Description: Consider the following link: Библиотека

I think, it links somewhere... Unusual.

And it looks like you'll make such changes to 1.0.9 version too. Or is it normal behaviour?

I'm having a little problem with redirection to pages with Russian names (in charset windows-1251). I've written translation module, and eveything looks good, but when a browser is redirected using 'Location: $pageurl' header, sometimes several last chars from page name disappear. For example (in transliteration), 'Biblioteka' redirects to 'Biblioteka/Biblioteka', but finally presents a page 'Biblioteka/Bibl'. For now I'm placing in those stripped pages redirect tags to correct ones, as I couldn't find a solution to this problem, but may be you could?

Thanx, Zverik

Ouch. This is being caused by the substitution of html character entities before the links are being processed, and the resulting characters are being treated as a valid pagenames. It will take me a bit to figure out what to do in this case.

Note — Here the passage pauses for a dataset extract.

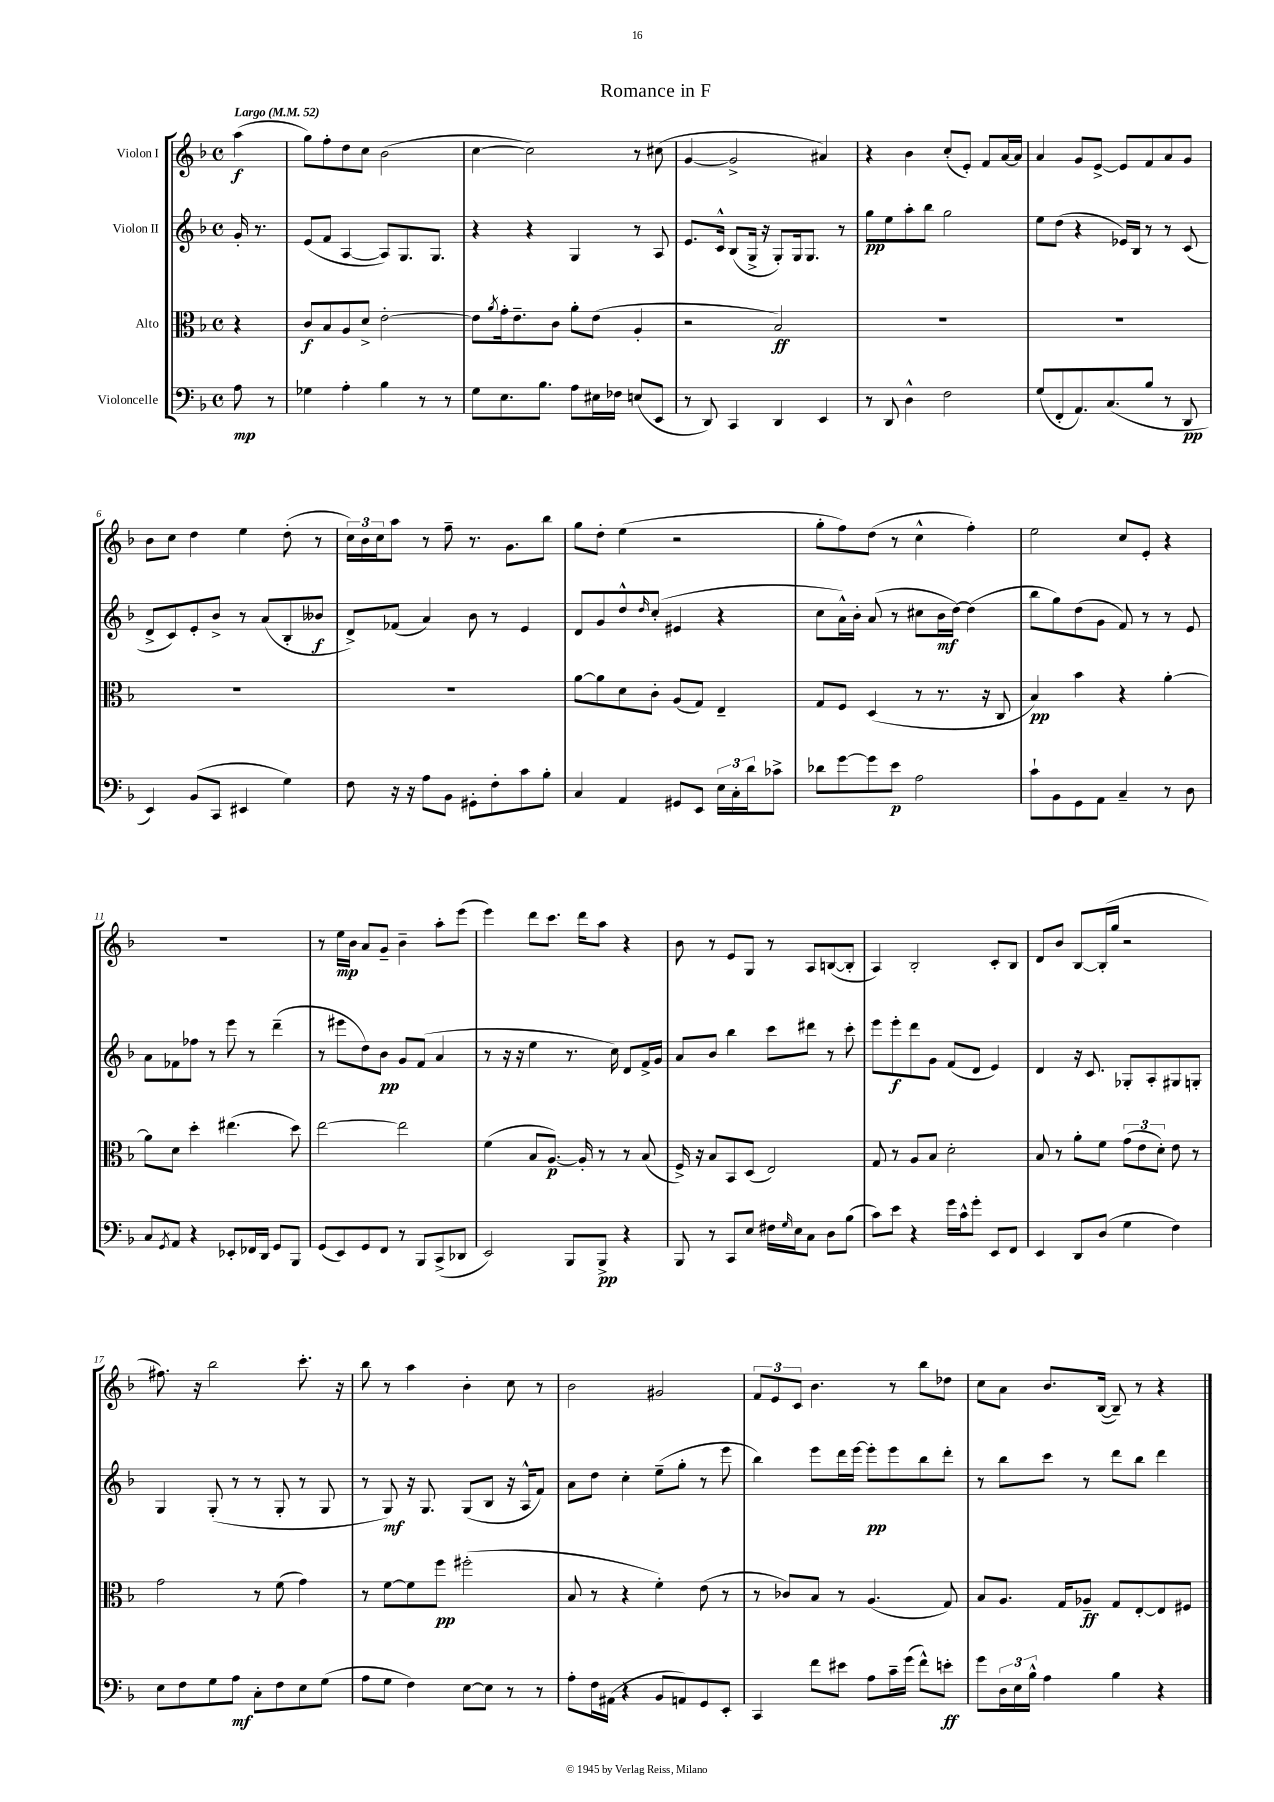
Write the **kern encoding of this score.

As far as dealing with pages with Russian names, it's hard to validate/test it here because these pages are in charset iso-8859-1, which has different encoding and classification rules than windows-1251. I'll set up some windows-1251 pages on this site and we can experiment with it a bit. --Pm

As for windows-1251, I've already made some files to support that codepage for pmwiki 1.0.8, so I can upload them to you to replace existing iso-8859-5 structure on the PmWiki site (because that ISO codepage is not as spread as 1251 here).